Given passage -
+++++

Prime Minister Boris Johnson reached a deal with the EU that ends more than four years of uncertainty for the U.K.

Photo: Tolga Akmen/Zuma Press

The U.K. and the European Union secured an agreement over their future relations, setting the seal on the 2016 British referendum decision to leave the bloc and bringing to a close years of economic uncertainty and fraught politics in the U.K.

The deal, coming just days ahead of an end-year deadline, calms the worst fears of a major economic disruption in coming weeks as Britain unmoors from its largest trading partner and is tackling another intense phase of the coronavirus pandemic.

“So we have finally found an agreement. It was a long and winding road but we have got a good deal to show for it. It is fair. It is a balanced deal and it is the right and responsible thing to do for both sides,” European Commission President Ursula von der Leyen said in a press conference after the deal was announced. “The European Union and the United Kingdom will stand shoulder to deliver on our common goals.”

The accord, which follows months of tense negotiations and will take effect on Jan. 1, sets out the terms of a much more distant relationship between Britain and the EU than at present.

It marks the capstone of the Brexit project, ending years of uncertainty over how tightly Britain will remain entwined with the EU after it voted to leave the bloc in June 2016. The agreement averts an acrimonious split between American allies in Europe.

At the end of the year, Britain will formally exit from both the EU’s single market—its zone of common regulation—and customs union. The late agreement leaves businesses responsible for trade worth close to $900 billion a year with just weeks to adjust to a complex set of new trading rules.

Under the terms of the accord, both sides will continue to trade free of tariffs but there will be significant new bureaucracy for importers and exporters. The free flow of workers between the two economies will end and trade in services will be much reduced. London’s vast financial center will no longer have guaranteed access to European markets.

+++++

Questions -
1. Answer these from the article on the U.K.-EU Brexit deal:
(a) On what date will the accord take effect?
(b) In what month and year did Britain vote to leave the EU?
(c) About how much trade per year are the affected businesses responsible for?
2. Continue the article on the U.K.-EU Brexit deal from its last sentence.

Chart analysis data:
+++++

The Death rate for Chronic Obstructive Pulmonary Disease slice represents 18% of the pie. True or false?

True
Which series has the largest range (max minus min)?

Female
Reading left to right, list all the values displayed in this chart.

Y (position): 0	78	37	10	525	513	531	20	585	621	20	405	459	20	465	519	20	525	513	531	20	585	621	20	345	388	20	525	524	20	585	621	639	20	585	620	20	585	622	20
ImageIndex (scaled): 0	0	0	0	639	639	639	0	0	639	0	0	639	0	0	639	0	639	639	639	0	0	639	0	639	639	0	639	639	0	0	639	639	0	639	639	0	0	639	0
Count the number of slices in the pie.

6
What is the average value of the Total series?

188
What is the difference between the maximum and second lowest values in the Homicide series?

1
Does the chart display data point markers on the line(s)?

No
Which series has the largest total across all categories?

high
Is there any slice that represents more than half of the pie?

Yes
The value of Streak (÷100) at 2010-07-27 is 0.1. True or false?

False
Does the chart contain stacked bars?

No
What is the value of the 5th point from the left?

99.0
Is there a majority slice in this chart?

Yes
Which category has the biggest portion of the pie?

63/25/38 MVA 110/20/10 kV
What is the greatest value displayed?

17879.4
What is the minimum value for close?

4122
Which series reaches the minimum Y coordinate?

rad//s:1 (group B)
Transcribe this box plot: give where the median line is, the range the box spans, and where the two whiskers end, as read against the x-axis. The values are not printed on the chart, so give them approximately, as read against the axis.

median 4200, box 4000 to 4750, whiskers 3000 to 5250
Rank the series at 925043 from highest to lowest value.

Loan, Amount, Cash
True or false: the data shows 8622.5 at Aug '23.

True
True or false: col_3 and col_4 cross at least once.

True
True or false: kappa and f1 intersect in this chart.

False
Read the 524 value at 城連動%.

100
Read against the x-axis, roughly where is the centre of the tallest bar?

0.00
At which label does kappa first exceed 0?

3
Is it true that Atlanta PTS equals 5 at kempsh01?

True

+++++

Replies -
1.
(a) Jan. 1
(b) June 2016
(c) Close to $900 billion a year

2.
The deal gives Britain significant freedom to depart from EU regulations and sign free-trade deals with countries like the U.S. But as the price for securing a deal without tariffs, the U.K. agreed that it wouldn’t seriously undercut EU standards on issues such as labor and the environment and would maintain similar constraints on the subsidizing of private industry.

The agreement must formally be ratified by the European and U.K. parliaments and signed off by EU leaders before the end of the year. Capitals have insisted they need proper time to comb through the text before approving it. Though their approval is likely, France has warned it could veto a deal if some of its key concerns, including access to British waters for its fishing fleet, aren’t met.

EU lawmakers have also said it is now too late to meet before the year’s end so EU governments may need to provisionally approve the accord and await the European Parliament’s approval in the new year.

Fishing rights were a contentious issue in talks over a deal between the U.K. and EU.

Photo: vickie flores/Shutterstock

In the final 24 hours, British Prime Minister Boris Johnson and European Commission President Ursula von der Leyen spoke repeatedly on the phone as fishing rights remained a major sticking point. Negotiators went line by line through each major species of fish to determine the maximum amount British and EU boats could catch for roughly five years, according to EU and U.K. officials. Discussions over rules for the trade of electric batteries, a crucial component of the electric-car industry, also went to the wire, the officials said.

The talks required frequent outreach between the EU team and capitals from the bloc’s coastal states, particularly to Paris to ensure President Emmanuel Macron was on board with the details, the officials said.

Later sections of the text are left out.